新薬探索とAIの可能性/技術論と文明論(71)
今年もノーベルウィークが近づいてきた。
トムソン・ロイターの「トムソン・ロイター引用栄誉賞」は、学術論文の引用データ分析から、ノーベル賞クラスと目される研究者を選出することで知られる。
15回目となる2016年は、日本人研究者3名を含む合計24名が受賞した。
日本からは、化学分野において2名、医学・生理学分野から1名が選出された。
崇城大学DDS研究所特任教授・熊本大学名誉教授の前田浩氏と国立がん研究センター先端医療開発センター新薬開発分野分野長の松村保広氏は「がん治療における高分子薬物の血管透過性・滞留性亢進(EPR)効果の発見」、京都大学客員教授の本庶佑氏は、「プログラム細胞死1 ( PD - 1 )およびその経路の解明により、がん免疫療法の発展に貢献」が受賞対象となった。
果たして、3人の中からノーベル賞受賞者が出るのであろうか、それとも他の人が受賞するのか。
新薬開発は現に病気になっている人や家族にとっては大きな期待である。
しかしその開発コストは大幅に高騰している。
一般に新薬が世の中に出るプロセスは以下のようである。
医薬品業界の分析・研究開発
厚生労働省は人工知能(AI)を使い、高い効果の見込める画期的新薬の開発を後押しするという。
抗がん剤といった新薬のもとになるシーズ(種)と呼ぶ新規物質を見つけ、数年内に研究者らに提案することを目指し、グローバルに新薬開発競争が激しさを増す中、巨額の費用が必要で成功率も低い新薬の開発に向けて国の支援を強化する。
まず民間企業がある程度開発したAIを購入するなどして、抗がん剤など目標とする新薬の分野に関する国内外の膨大な論文やデータベースを読み込ませる。学習して見つけたシーズを動物実験などで検証し、AIがさらにその結果を学んで能力を高めていく。
開発したAIは国の医療研究の司令塔と位置づけられる日本医療研究開発機構(AMED)を中心に、理化学研究所や産業技術総合研究所などが参加する「創薬支援ネットワーク」内で活用する。厚労省はまず17年度に3億5000万円を投じ、18年度以降も予算要求額を拡大する。
AIは金融や製造業など幅広い産業で実用化が進んでいる。医療でも東京大学とIBMは15年から、がん研究に関連する論文をAIに学習させ、診断に役立てる臨床研究を実施中だ。東大の東條有伸教授は「人間だと1カ月近くかかることをAIなら数分で結果にたどり着く」と評価する。

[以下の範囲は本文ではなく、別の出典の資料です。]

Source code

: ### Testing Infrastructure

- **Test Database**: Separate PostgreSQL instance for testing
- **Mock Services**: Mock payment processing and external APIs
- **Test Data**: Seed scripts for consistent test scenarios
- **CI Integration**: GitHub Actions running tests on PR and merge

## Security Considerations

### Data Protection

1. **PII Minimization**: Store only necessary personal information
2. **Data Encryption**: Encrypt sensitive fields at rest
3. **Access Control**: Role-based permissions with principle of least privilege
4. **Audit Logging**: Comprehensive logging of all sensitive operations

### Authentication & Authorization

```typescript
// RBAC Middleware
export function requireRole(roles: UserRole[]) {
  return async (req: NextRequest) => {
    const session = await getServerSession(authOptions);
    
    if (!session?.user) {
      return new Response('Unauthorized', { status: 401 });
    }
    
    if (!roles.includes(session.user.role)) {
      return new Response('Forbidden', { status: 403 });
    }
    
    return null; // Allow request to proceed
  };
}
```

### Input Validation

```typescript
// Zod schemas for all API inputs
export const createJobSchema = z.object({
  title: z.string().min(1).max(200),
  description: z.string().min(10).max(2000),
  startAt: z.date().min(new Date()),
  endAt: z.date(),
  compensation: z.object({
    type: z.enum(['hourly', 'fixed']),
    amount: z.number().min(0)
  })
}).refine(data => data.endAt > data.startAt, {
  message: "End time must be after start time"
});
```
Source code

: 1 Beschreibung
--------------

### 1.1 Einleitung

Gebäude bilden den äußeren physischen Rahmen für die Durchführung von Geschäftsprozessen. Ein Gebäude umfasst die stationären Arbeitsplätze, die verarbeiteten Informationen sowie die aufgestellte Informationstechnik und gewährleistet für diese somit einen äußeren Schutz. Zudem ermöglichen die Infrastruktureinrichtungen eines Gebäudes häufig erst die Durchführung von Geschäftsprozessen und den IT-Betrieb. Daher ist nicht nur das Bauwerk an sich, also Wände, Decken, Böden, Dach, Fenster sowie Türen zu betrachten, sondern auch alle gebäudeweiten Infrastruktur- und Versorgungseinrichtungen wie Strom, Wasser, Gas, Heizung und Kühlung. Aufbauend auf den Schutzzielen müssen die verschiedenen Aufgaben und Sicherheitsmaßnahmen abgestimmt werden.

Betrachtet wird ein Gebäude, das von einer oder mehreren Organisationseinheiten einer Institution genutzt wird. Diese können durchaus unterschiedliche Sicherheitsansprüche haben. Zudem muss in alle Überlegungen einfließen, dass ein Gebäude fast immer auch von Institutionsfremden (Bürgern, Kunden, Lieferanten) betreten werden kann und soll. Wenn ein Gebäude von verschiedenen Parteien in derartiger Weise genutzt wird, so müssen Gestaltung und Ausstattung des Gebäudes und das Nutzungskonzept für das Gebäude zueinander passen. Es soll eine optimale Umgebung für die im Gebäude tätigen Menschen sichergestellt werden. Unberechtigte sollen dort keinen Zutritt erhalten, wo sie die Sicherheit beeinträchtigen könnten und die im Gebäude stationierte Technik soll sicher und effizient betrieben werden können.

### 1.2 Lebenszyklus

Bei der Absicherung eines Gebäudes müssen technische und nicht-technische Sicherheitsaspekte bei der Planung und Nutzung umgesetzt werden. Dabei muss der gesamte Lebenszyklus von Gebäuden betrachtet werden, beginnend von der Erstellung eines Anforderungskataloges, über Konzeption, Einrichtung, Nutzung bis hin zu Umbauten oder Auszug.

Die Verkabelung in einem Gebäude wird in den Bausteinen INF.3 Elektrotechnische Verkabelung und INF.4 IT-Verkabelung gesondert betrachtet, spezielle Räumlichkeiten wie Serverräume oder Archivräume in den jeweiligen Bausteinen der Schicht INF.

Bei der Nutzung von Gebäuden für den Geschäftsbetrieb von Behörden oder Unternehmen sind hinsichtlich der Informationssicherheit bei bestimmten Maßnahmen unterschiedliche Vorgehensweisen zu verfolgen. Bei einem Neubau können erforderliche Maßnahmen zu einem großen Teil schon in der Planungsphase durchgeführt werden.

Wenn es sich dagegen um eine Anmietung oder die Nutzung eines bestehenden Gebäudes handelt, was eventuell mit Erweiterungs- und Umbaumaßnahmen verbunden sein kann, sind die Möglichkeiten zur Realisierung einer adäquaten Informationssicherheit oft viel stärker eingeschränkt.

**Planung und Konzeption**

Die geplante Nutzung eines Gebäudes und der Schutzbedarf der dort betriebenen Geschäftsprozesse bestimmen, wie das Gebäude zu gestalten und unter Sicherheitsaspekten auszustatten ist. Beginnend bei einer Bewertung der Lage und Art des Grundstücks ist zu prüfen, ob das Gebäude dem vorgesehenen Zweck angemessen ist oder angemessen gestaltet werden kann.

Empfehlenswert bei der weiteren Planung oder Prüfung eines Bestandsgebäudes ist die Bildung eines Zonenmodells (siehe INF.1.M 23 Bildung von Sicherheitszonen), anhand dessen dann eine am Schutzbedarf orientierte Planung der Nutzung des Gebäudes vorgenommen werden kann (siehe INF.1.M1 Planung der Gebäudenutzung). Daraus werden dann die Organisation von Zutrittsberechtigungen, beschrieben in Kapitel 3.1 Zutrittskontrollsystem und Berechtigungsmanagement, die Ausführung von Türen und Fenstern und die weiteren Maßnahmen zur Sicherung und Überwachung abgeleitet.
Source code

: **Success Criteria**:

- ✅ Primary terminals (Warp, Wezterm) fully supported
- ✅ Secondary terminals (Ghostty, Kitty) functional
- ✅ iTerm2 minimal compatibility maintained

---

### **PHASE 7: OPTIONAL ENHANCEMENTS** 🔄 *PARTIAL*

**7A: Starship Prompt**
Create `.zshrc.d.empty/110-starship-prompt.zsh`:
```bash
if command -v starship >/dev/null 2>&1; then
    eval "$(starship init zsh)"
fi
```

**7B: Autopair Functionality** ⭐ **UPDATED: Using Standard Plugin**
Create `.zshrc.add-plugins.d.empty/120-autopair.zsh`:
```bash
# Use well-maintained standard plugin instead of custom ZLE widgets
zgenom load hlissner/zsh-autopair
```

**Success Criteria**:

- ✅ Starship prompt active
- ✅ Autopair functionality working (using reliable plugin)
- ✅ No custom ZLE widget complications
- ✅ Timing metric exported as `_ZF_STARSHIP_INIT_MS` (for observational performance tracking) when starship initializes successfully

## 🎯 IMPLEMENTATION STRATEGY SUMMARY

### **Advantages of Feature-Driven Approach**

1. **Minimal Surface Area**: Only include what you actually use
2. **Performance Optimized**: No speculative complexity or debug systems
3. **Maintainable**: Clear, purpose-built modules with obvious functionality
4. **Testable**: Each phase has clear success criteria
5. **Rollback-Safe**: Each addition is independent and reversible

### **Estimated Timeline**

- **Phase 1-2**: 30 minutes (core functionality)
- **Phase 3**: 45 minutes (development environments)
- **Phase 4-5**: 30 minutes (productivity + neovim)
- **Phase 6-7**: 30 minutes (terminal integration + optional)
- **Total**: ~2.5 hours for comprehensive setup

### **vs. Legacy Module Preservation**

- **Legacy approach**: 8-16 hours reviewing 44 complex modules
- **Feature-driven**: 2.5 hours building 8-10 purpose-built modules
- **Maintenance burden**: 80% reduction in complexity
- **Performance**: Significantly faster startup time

抗がん剤やC型肝炎、生活習慣病などに用いる画期的新薬を開発するには、病気の発症に関係する遺伝子やたんぱく質に作用する新薬候補を見つける必要がある。ただ膨大な候補の中から有効な化合物を絞り込み1つの新薬ができるまでに10年超の期間と数百億円以上を要するとされる。
グローバルな新薬開発競争の中で日本勢の創薬力はなお低いとの見方もあり、厚労省は国の有力な研究組織を束ねて官民連携を強化し、研究者らの取り組みを支える必要があると判断した。
新薬候補、AIが提案 論文学習し新物質探る
AIが実用域に入ってきたことは確かであろう。
ノーベル賞級の研究者を凌駕するような成果を出せるのか、楽しみである。